Il Capitano Mario D’Aleo, 29 anni, l’Appuntato Giuseppe Bommarito, 38 anni, e il Carabiniere Pietro Morici, 26 anni sono vittime di un agguato mafioso che ha lo scopo di eliminare il nucleo investigativo della Compagnia dei Carabinieri di Monreale, di cui il Capitano D’Aleo è Comandante.
Tre anni prima, anche il suo predecessore, il Capitano Emanuele Basile, era stato ucciso.

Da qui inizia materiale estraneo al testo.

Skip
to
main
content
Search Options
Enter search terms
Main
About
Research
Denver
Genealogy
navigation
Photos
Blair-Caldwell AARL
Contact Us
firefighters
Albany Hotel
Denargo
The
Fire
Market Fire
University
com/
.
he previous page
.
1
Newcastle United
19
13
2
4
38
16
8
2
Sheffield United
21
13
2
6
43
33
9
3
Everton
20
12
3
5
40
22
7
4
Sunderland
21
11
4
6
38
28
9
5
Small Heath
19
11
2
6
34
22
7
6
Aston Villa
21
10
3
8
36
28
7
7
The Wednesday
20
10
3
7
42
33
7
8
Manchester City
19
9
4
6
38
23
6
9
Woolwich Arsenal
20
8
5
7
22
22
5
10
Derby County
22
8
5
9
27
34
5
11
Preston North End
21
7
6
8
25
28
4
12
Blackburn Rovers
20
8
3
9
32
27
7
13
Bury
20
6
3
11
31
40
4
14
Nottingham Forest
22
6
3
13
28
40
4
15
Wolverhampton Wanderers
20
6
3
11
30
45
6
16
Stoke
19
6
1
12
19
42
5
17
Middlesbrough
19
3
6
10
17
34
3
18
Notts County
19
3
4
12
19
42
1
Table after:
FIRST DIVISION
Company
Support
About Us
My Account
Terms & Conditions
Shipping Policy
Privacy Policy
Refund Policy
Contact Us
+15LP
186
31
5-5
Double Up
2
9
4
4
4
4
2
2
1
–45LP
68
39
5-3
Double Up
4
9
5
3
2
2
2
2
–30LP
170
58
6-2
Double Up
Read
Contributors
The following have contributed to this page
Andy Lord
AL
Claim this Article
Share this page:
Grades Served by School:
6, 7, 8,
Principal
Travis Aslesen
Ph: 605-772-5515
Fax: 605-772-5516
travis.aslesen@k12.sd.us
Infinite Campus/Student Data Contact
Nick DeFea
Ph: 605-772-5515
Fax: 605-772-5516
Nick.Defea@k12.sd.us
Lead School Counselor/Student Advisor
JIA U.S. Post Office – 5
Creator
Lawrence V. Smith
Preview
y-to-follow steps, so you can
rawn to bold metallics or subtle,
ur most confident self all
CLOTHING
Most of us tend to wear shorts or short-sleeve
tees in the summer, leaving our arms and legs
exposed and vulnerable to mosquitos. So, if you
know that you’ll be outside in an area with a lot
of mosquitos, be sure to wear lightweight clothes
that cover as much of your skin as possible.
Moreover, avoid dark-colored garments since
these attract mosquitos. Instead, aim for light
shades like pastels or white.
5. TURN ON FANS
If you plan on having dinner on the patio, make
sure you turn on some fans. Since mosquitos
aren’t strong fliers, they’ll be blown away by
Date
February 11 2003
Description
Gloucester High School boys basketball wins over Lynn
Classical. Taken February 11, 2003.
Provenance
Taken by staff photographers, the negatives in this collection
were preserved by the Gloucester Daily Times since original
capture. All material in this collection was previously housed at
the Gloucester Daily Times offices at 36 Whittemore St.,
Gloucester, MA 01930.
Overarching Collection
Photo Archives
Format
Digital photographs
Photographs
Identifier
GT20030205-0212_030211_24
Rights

Fin dai primi giorni del suo insediamento, il Capitano D’Aleo, uomo rigoroso e rispettoso delle regole, aveva proseguito con zelo, le indagini del suo predecessore, avvalendosi anche della collaborazione dei colleghi con i quali si era instaurato un rapporto di fiducia e fedeltà.
Con questo omicidio la mafia ha provato a fermare il lavoro di chi, con coraggio, altissimo senso del dovere e attaccamento alle istituzioni, avrebbe potuto ledere gli interessi del mandamento di San Giuseppe Jato, uno dei più importanti di cosa nostra di quel periodo.
Tre Servitori dello Stato, che hanno continuato ad operare incessantemente, perché quella Divisa rappresentava il loro unico modo di essere: l’onestà e l’assiduita’ del lavoro, ad ogni costo.
È importante ricordare, sempre, le donne e gli uomini che sono impegnati ogni giorno, a difendere il valore della legalità, della giustizia a rischio delle propria vita.